Each of these is a forcing function. The organisations that handle them fastest are the ones that had governance infrastructure in place before the incident, not the ones that built it in response.
Getting started
The good news is that the infrastructure for AI cost governance has become substantially simpler to deploy. A gateway that proxies all LLM API calls can implement all three layers — visibility, enforcement, audit trail — in a 30-minute deployment.
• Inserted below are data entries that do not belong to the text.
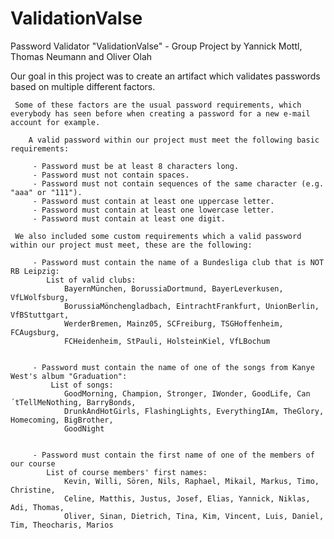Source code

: # ValidationValse
 Password Validator "ValidationValse" - Group Project by Yannick Mottl, Thomas Neumann and Oliver Olah

   Our goal in this project was to create an artifact which validates passwords based on multiple different factors.

     Some of these factors are the usual password requirements, which everybody has seen before when creating a password for a new e-mail account for example.

        A valid password within our project must meet the following basic requirements:

         - Password must be at least 8 characters long.
         - Password must not contain spaces.
         - Password must not contain sequences of the same character (e.g. "aaa" or "111").
         - Password must contain at least one uppercase letter.
         - Password must contain at least one lowercase letter.
         - Password must contain at least one digit.

     We also included some custom requirements which a valid password within our project must meet, these are the following:

         - Password must contain the name of a Bundesliga club that is NOT RB Leipzig:
            List of valid clubs:
                BayernMünchen, BorussiaDortmund, BayerLeverkusen, VfLWolfsburg,
                BorussiaMönchengladbach, EintrachtFrankfurt, UnionBerlin, VfBStuttgart,
                WerderBremen, Mainz05, SCFreiburg, TSGHoffenheim, FCAugsburg,
                FCHeidenheim, StPauli, HolsteinKiel, VfLBochum


         - Password must contain the name of one of the songs from Kanye West's album "Graduation":
             List of songs:
                GoodMorning, Champion, Stronger, IWonder, GoodLife, Can´tTellMeNothing, BarryBonds,
                DrunkAndHotGirls, FlashingLights, EverythingIAm, TheGlory, Homecoming, BigBrother,
                GoodNight
         

         - Password must contain the first name of one of the members of our course 
            List of course members' first names: 
                Kevin, Willi, Sören, Nils, Raphael, Mikail, Markus, Timo, Christine,
                Celine, Matthis, Justus, Josef, Elias, Yannick, Niklas, Adi, Thomas,
                Oliver, Sinan, Dietrich, Tina, Kim, Vincent, Luis, Daniel, Tim, Theocharis, Marios

         

                

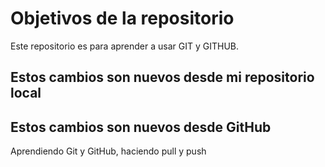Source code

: # Objetivos de la repositorio

Este repositorio es para aprender a usar GIT y GITHUB.



## Estos cambios son nuevos desde mi repositorio local
## Estos cambios son nuevos desde GitHub

Aprendiendo Git y GitHub, haciendo pull y push
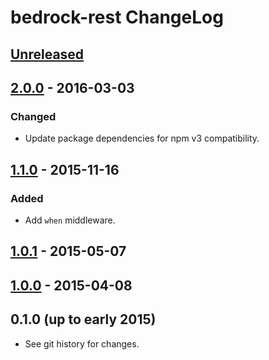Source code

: # bedrock-rest ChangeLog

## [Unreleased]

## [2.0.0] - 2016-03-03

### Changed
- Update package dependencies for npm v3 compatibility.

## [1.1.0] - 2015-11-16

### Added
- Add `when` middleware.

## [1.0.1] - 2015-05-07

## [1.0.0] - 2015-04-08

## 0.1.0 (up to early 2015)

- See git history for changes.

[Unreleased]: https://github.com/digitalbazaar/bedrock-rest/compare/2.0.0...HEAD
[2.0.0]: https://github.com/digitalbazaar/bedrock-rest/compare/1.1.0...2.0.0
[1.1.0]: https://github.com/digitalbazaar/bedrock-rest/compare/1.0.1...1.1.0
[1.0.1]: https://github.com/digitalbazaar/bedrock-rest/compare/1.0.0...1.0.1
[1.0.0]: https://github.com/digitalbazaar/bedrock-rest/compare/0.1.0...1.0.0
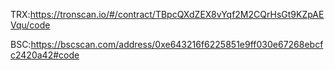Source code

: TRX:https://tronscan.io/#/contract/TBpcQXdZEX8vYqf2M2CQrHsGt9KZpAEVqu/code

BSC:https://bscscan.com/address/0xe643216f6225851e9ff030e67268ebcfc2420a42#code
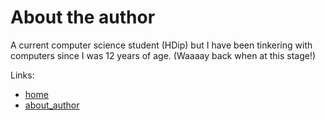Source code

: # About the author
A current computer science student (HDip) but I have been tinkering with computers since I was 12 years of age.
(Waaaay back when at this stage!)

Links:
- [home](index.md)
- [about_author](author.md)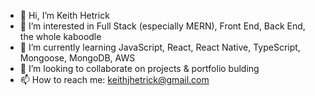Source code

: - 👋 Hi, I’m Keith Hetrick
- 👀 I’m interested in Full Stack (especially MERN), Front End, Back End, the whole kaboodle
- 🌱 I’m currently learning JavaScript, React, React Native, TypeScript, Mongoose, MongoDB, AWS
- 💞️ I’m looking to collaborate on projects & portfolio bulding
- 📫 How to reach me: keithjhetrick@gmail.com

<!---
keithhetrick/keithhetrick is a ✨ special ✨ repository because its `README.md` (this file) appears on your GitHub profile.
You can click the Preview link to take a look at your changes.
--->
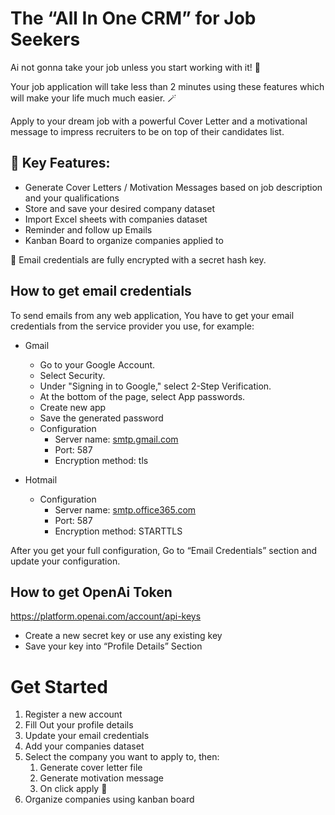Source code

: # **The “All In One CRM” for Job Seekers**

Ai not gonna take your job unless you start working with it! 🤖

Your job application will take less than 2 minutes using these features which will make your life much much easier. 🪄

Apply to your dream job with a powerful Cover Letter and a motivational message to impress recruiters to be on top of their candidates list.

## 🔑 Key Features:

- Generate Cover Letters / Motivation Messages based on job description and your qualifications
- Store and save your desired company dataset
- Import Excel sheets with companies dataset
- Reminder and follow up Emails
- Kanban Board to organize companies applied to

🔐 Email credentials are fully encrypted with a secret hash key.

## How to get email credentials

To send emails from any web application, You have to get your email credentials from the service provider you use, for example:

- Gmail
    - Go to your Google Account.
    - Select Security.
    - Under "Signing in to Google," select 2-Step Verification.
    - At the bottom of the page, select App passwords.
    - Create new app
    - Save the generated password
    - Configuration
        - Server name: [smtp.gmail.com](http://smtp.gmail.com/)
        - Port: 587
        - Encryption method: tls
    
- Hotmail
    - Configuration
        - Server name: [smtp.office365.com](http://smtp.office365.com/)
        - Port: 587
        - Encryption method: STARTTLS

After you get your full configuration, Go to “Email Credentials” section and update your configuration.

## How to get OpenAi Token

https://platform.openai.com/account/api-keys

- Create a new secret key or use any existing key
- Save your key into “Profile Details” Section

# Get Started

1. Register a new account
2. Fill Out your profile details 
3. Update your email credentials 
4. Add your companies dataset
5. Select the company you want to apply to, then:
    1. Generate cover letter file
    2. Generate motivation message
    3. On click apply 📨
6. Organize companies using kanban board
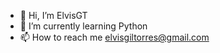 - 👋 Hi, I’m ElvisGT
- 🌱 I’m currently learning Python
- 📫 How to reach me elvisgiltorres@gmail.com

<!---
ElvisGT/ElvisGT is a ✨ special ✨ repository because its `README.md` (this file) appears on your GitHub profile.
You can click the Preview link to take a look at your changes.
--->
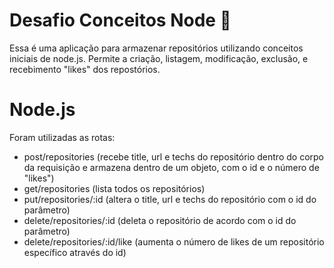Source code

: # Desafio Conceitos Node 🚀
Essa é uma aplicação para armazenar repositórios utilizando conceitos iniciais de node.js. Permite a criação, listagem, modificação, exclusão, e recebimento "likes" dos repostórios.

# Node.js
Foram utilizadas as rotas:
- post/repositories (recebe title, url e techs do repositório dentro do corpo da requisição e armazena dentro de um objeto, com o id e o número de "likes")
- get/repositories (lista todos os repositórios)
- put/repositories/:id (altera o title, url e techs do repositório com o id do parâmetro)
- delete/repositories/:id (deleta o repositório de acordo com o id do parâmetro)
- delete/repositories/:id/like (aumenta o número de likes de um repositório específico através do id)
The key implementation choice is where to put enforcement: in the application code, or at the infrastructure layer. Application-code enforcement (checking a budget before making an API call, stripping PII in a helper function) is fragile — it requires every developer on every team to remember to call the right function. Infrastructure-layer enforcement (a gateway that every request passes through, regardless of which team or library made the request) is durable. The gateway doesn't care which SDK you're using. It sees every call.
The organisations that are furthest ahead on AI cost governance made this architectural choice early: one gateway, all traffic, all governance enforced there. The organisations that are catching up are the ones that tried to solve it in application code and are now discovering how many places that code didn't exist.